Experimental Annotation Quickstart API#

What it is#

Status: experimental.

This page documents the easiest public path for labeled annotation adaptation:

  • adapt_annotation(...) for the one-call workflow

  • inspect_annotation_data(...) for preflight checks

  • AnnotationRunner for the explicit inspect-fit-predict-annotate-save-load flow

The current implementation routes only to the experimental scGPT whole-human annotation path for human scRNA-seq data.

When to use it#

Use this page instead of TaskRunner when:

  • you already have labels in adata.obs

  • your goal is annotation adaptation, not just a baseline embedding

  • you want predictions and embeddings written back into AnnData

  • you want to compare frozen and tuned strategies with minimal code

Use Experimental foundation helpers when you want the lower-level scGPT-specific route underneath this alias layer.

Minimal example#

from scdlkit import adapt_annotation

runner = adapt_annotation(
    adata,
    label_key="cell_type",
    output_dir="artifacts/scgpt_annotation",
)

runner.annotate_adata(adata, obs_key="scgpt_label", embedding_key="X_scgpt_best")
runner.save("artifacts/scgpt_annotation/best_model")

Parameters#

  • label_key: required adata.obs column containing the target annotation labels.

  • checkpoint: currently fixed to the experimental scGPT whole-human checkpoint.

  • strategies: default quickstart is ("frozen_probe", "head"). Additional opt-in strategy names are "full_finetune", "lora", "adapter", "prefix_tuning", and "ia3".

  • strategy_configs: optional per-strategy config mapping for the heavier PEFT comparison surface exposed under scdlkit.foundation.

  • lora_config: backward-compatible alias for strategy_configs={"lora": LoRAConfig(...)} in the 0.1.x line.

  • batch_size, val_size, test_size, random_state, device: wrapper training and split defaults.

  • output_dir: optional artifact directory for reports, plots, and saved runner state.

Input expectations#

  • input must be human scRNA-seq stored in anndata.AnnData.

  • label_key must exist in adata.obs and contain at least two label categories for training.

  • the expression matrix must be non-negative for the scGPT tokenization path.

  • gene overlap with the whole-human vocabulary must be sufficient; inspect_annotation_data(...) exposes that check before fitting.

  • optional batch or study metadata can stay in adata.obs and will be carried through for downstream reporting when present.

Returns / outputs#

  • inspect_annotation_data(...) returns a ScGPTAnnotationDataReport.

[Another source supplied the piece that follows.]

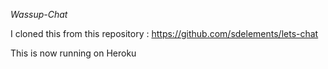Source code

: *Wassup-Chat*

I cloned this from this repository : https://github.com/sdelements/lets-chat

This is now running on Heroku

  • adapt_annotation(...) returns a fitted AnnotationRunner.

  • AnnotationRunner.predict(...) returns label_codes, labels, probabilities, and latent.

  • AnnotationRunner.annotate_adata(...) writes labels to adata.obs and embeddings to adata.obsm.

  • AnnotationRunner.save(...) writes a directory with manifest.json and model_state.pt.

  • strategy comparison artifacts include per-strategy metrics with macro_f1, accuracy, balanced_accuracy, and multiclass auroc_ovr when probability outputs make it valid.

Failure modes / raises#

  • ImportError if the package was installed without the foundation extra.

  • ValueError if labels are missing, class counts are too small, or gene overlap is insufficient.

  • ValueError if an unsupported strategy name is requested or a strategy config does not match the selected strategy.

  • ValueError if both strategy_configs and lora_config are supplied.

  • RuntimeError if you try to predict, annotate, or save before fitting or loading a runner.

  • ValueError if the saved runner manifest is incomplete or incompatible.

Notes / caveats#

  • This surface is experimental even though the aliases live at scdlkit.

  • The beginner default is intentionally CPU-friendly: frozen probe plus head-only tuning.

  • The heavier annotation benchmark surface extends to:

    • full fine-tuning

    • LoRA

    • adapters

    • prefix tuning

    • IA3

  • The current public model implementation is still scGPT only.

  • TaskRunner is not extended for this path in the current release line.